Actually, I hate letting any food go to waste, especially after reading about the huge amount of food wasted in the US - food that could go toward feeding the hungry. And, truthfully, I worked hard for my grocery money and I don't want to throw it in the trash. Avoiding food waste also makes me get creative with my meals because I start putting stuff together that I may not have thought of before. I put a bit of lettuce on my quesadilla tonight and I wouldn't have thought of it if I hadn't been trying to use up some leftover iceberg.
This recipe makes 2 six-inch quesadillas.
- 4 six-inch flour quesadillas
- 1/2 of a can of vegetarian refried beans (the "traditional" beans have lard in them...ick)
- 1 ripe avocado, peeled, seeded and mashed in a bowl
- 4 green onions, sliced into rounds (I used the white and light green parts only)
- 2-3 white button mushrooms, thinly sliced
- 1/3 cup of Daiya shreds, but you can use any brand and amount that makes your happy (I used the cheddar and mozzarella combined)
- 1/4 cup salsa of your choice
- 1/2 tsp lemon juice (optional)
- Mash your avocado in a bowl with a fork. Add about half of the green onions and the salsa. It's my guacamole cheat for when I don't plan it out better. Add the lemon juice and mix well. Set aside.

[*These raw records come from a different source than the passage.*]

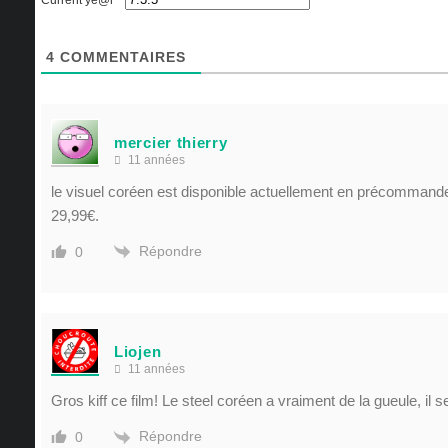
Current ye@r
*
4
COMMENTAIRES
mercier thierry
11 années
le visuel coréen est disponible actuellement en précomman
29,99€.
Répondre
0
Liojen
11 années
Gros kiff ce film! Le steel coréen a vraiment de la gueule, il 
Répondre
0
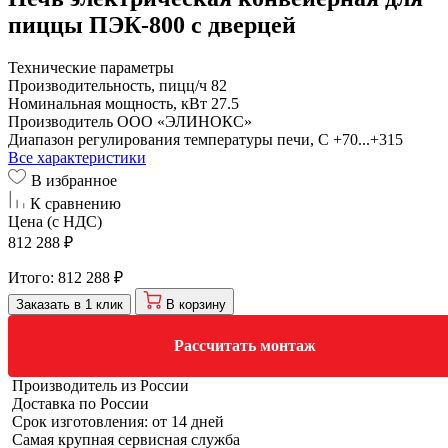
пиццы ПЭК-800 с дверцей
Технические параметры
Производительность, пицц/ч
82
Номинальная мощность, кВт
27.5
Производитель
ООО «ЭЛИНОКС»
Диапазон регулирования температуры печи, С
+70...+315
Все характеристики
В избранное
К сравнению
Цена (с НДС)
812 288 ₽
Итого:
812 288 ₽
Заказать в 1 клик
В корзину
Рассчитать монтаж
Производитель из России
Доставка по России
Срок изготовления: от 14 дней
Самая крупная сервисная служба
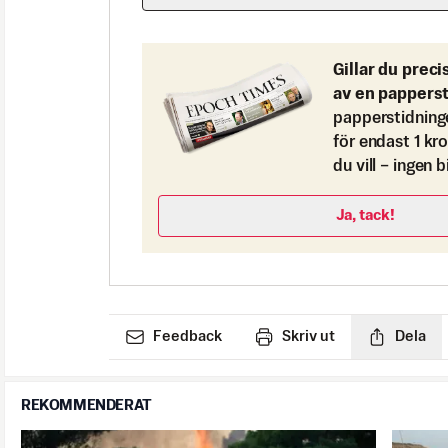
Gillar du preci
av en pappers
papperstidning
för endast 1 kr
du vill – ingen 
Ja, tack!
Feedback
Skriv ut
Dela
REKOMMENDERAT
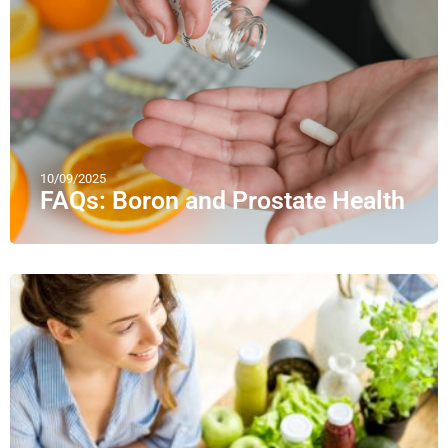
10/09/2025
FAQs: Boron and Prostate Health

- Lightly spray a nonstick frying pan.
- Spread half of the beans on one tortilla and half on another. Put one of them in the frying pan, bean side up, obviously. Sprinkle some mushrooms and green onion on the beans, and gently press them down. Then add half of the Daiya and top with a tortilla.
- Cook over medium heat for about 3 minutes, then carefully flip the quesadilla over and cook another 2-3 minutes, or until your tortilla is golden and a bit crispy on each side. Here's where I added the lettuce. I very gently peeled the tortillas apart and slipped some lettuce inside and put it back together again. It gives the quesadilla a nice bit of crunch.
- Repeat the process with the other tortillas. I've found that the easiest way to cut quesadillas is with a pizza cutter. Serve with the cheater's guacamole.